▶ [Text excerpt]
╭──
Dietary protein and caffeine can increase urine loss of calcium. These effects can be measured and are statistically significant, but becomes clinically significant only at large intakes. In fact, a latte will result in positive calcium balance! Calcium absorption is inhibited to a modest degree by fiber in the diet. Although the calcium content in spinach is high, almost none gets absorbed.
Vitamin D must be adequate for optimal absorption of calcium. The vitamin D has a very long half-life and does not need to be taken at the same time as the calcium.
Except in severe cases of hypomagnesemia (such as seen with some medications or alcohol abuse), magnesium is not required for absorption of calcium. If magnesium is very low, the serum calcium will also be low, and the PTH can be suppressed. The optimal doses of magnesium have not been well defined.
More information about nutrition and osteoporosis is in the nutrition pages.
A meta-analysis by Tang found 29 randomized trials of calcium, with or without vitamin D. There was an overall 12% reduction in the risk of osteoporotic fractures with calcium. Addition of vitamin D did not make very much difference. The benefit was greatest in the people who had lowest calcium intake, were elderly, and had high compliance rates.
The Women's Health Initiative study (Jackson) did not find that calcium supplementation helped prevent fractures, but there was an increased risk of kidney stones. The average calcium intake at the baseline was 1148mg, which was already at the recommended level. The women took an extra supplement of 1,000 mg/day with 400 units of vitamin D. That means those in the calcium group were taking over 2,000 mg/day of calcium. Perhaps that is why the calcium did not seem to help. We need enough calcium, but extra calcium does not help the bones, it just stresses the kidneys. The women who were not already taking calcium supplements did show a reduction in the rate of hip fractures.
╰──
▶ [Information given]
╭──
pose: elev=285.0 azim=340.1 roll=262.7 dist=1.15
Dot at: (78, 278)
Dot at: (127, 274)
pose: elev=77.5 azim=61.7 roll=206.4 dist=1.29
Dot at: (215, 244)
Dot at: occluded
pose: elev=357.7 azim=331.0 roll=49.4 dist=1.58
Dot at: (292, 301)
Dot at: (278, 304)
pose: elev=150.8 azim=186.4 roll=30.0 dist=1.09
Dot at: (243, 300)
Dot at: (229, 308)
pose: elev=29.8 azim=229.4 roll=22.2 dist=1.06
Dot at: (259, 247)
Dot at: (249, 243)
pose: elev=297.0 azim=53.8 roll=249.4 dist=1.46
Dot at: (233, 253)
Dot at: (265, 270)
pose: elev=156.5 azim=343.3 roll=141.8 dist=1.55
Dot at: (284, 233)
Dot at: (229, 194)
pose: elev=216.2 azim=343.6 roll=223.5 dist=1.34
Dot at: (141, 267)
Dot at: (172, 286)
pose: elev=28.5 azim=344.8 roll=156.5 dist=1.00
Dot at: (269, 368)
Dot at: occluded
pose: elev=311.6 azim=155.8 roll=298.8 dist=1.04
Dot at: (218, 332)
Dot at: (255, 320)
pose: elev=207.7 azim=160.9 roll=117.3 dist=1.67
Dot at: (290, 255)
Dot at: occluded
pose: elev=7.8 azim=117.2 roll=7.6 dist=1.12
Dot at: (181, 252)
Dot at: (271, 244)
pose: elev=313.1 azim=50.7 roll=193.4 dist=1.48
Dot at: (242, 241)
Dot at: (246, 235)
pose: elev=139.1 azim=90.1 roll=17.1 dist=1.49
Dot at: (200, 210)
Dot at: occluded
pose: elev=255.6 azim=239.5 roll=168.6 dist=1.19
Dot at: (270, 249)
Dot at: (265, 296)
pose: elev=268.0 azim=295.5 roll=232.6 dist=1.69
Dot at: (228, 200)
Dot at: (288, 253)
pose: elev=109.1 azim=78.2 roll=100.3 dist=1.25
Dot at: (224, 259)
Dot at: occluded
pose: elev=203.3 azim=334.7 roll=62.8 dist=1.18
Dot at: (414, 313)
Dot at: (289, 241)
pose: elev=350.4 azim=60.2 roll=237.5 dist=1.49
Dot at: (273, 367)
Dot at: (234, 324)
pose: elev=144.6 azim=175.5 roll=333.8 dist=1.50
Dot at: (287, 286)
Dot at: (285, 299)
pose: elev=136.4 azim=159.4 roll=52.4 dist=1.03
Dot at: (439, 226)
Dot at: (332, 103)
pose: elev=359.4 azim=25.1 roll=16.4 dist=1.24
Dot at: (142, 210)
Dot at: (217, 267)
╰──
▶ [Work instruction A]
Reproduce the part of the calcium text word for word, starting at the words containing "Except in severe" and stopping after "been well defined.".
▶ [Work instruction B]
In the calcium text, which groups of people saw the greatest benefit from calcium in the Tang meta-analysis?
Use only the calcium text to do these.

▶ [Your solution A]
Except in severe cases of hypomagnesemia (such as seen with some medications or alcohol abuse), magnesium is not required for absorption of calcium. If magnesium is very low, the serum calcium will also be low, and the PTH can be suppressed. The optimal doses of magnesium have not been well defined.

▶ [Your solution B]
- People who had the lowest calcium intake
- People who were elderly
- People who had high compliance rates